==== Passage given ====

# Tail Shaving



## SeanandTyke (Mar 22, 2010)

Hi there hoping some can help with this. When shaving Tyke's tail for a number of days after he drags the base along the floor and licks and licks and licks it. When i spoke to the vet about it his solution was to not shave it but i like my poodle to look like a poodle any hints/tips on what to do please.


----------



## puppylove (Aug 9, 2009)

Maybe it's razor burn. Try not cutting it so close.


----------



## SeanandTyke (Mar 22, 2010)

Have done that leaving it longer than the top and he still does it.


----------



## partial2poodles (Feb 11, 2010)

At dog shows, I have seen them shaved down to very bare skin. Those tails are done regularly and the skin becomes accustomed to this. 5o many pet dogs feel weird at first. It might just be the licking, scooting and rubbing that makes it irritated. Either do it more often short and do not let him lick OR do it with a longer blade.


----------



## Olie (Oct 10, 2009)

How long has it been going on?

Olie was like this at first, we only shave the base about an inch or so.....it does sound like an irritation though - so maybe try and leave even more hair until he gets used to it. And my Vet asked me why I did ours and the santy area lol. So they are not a big help!


----------



## Sami (Feb 9, 2010)

Ive had that problem before with my dogs and its usually razor burn. I bought this razor burn cream thats made for dogs that I use.


----------



## Fluffyspoos (Aug 11, 2009)

====

▸ **What you should do**: Write the next part of the forum thread on shaving a poodle's tail, starting with the post by Fluffyspoos that it ends on. The items are separate material with no connection to the thread on tail shaving.

==== Supplied entries ====

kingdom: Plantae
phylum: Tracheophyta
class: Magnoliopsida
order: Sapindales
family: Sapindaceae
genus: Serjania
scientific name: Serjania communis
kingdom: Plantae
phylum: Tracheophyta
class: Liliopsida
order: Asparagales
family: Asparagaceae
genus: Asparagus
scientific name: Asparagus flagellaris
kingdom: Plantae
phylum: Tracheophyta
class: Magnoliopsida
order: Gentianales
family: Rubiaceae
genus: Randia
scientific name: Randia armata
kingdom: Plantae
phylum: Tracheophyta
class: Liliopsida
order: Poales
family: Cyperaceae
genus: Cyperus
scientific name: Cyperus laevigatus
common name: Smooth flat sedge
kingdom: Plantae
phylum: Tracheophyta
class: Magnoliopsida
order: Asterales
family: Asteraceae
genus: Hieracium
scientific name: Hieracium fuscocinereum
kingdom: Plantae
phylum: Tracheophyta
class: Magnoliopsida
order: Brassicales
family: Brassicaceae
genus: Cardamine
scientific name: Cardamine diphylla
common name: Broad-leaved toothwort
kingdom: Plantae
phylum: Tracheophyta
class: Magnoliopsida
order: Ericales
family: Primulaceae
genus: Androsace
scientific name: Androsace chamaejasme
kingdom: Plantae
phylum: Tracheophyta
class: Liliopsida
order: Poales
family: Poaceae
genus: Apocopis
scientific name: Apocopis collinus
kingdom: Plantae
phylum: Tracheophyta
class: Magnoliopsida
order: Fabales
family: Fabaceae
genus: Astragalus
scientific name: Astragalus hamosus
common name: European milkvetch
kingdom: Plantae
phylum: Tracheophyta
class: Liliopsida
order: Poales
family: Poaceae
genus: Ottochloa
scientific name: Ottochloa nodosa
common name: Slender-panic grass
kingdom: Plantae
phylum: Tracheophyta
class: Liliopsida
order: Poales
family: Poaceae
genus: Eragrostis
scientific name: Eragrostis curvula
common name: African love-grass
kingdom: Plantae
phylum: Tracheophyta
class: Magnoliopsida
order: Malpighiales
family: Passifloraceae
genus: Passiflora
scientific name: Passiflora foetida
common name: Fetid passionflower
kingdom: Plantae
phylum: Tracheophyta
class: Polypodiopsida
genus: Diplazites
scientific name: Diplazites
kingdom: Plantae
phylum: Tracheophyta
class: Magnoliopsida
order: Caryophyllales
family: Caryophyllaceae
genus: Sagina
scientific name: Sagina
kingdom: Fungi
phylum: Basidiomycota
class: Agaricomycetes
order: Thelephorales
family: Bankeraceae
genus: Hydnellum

====

▸ **Written response**:
I shave Vegas' tail base with a #15 reverse weekly, I also do his face with this blade. They don't seem to bother him, but I AM doing them weekly so I think his skin is getting used to it.


----------



## poodleholic (Jan 6, 2010)

Try using EQyss Micro-Tec Spray after shaving, or even Witch Hazel, both of which are very soothing to the skin, and prevent redness, itching, and the dog licking/scratching. My male (a very light cream) has very sensitive skin, so I use one or the other after shaving FF&T.


----------



## SeanandTyke (Mar 22, 2010)

Thanks for the info will give them a try and see how we get on


----------



## shay (Mar 31, 2010)

hmmmm......my groomer uses polysporin for kids. it has an anti-itch quality.
it seems to soothe the shaved areas on my dog.


----------



## Chagall's mom (Jan 9, 2010)

At my groomer's suggestion I use Gold Bond Powder when Chagall has razor burn. It appears to give him immediate relief. (maybe the zinc in it?) My vet, meanwhile, told me "There's nothing you can do for razor burn." My groomer won that one! Hope you can help your boy feel more comfortable!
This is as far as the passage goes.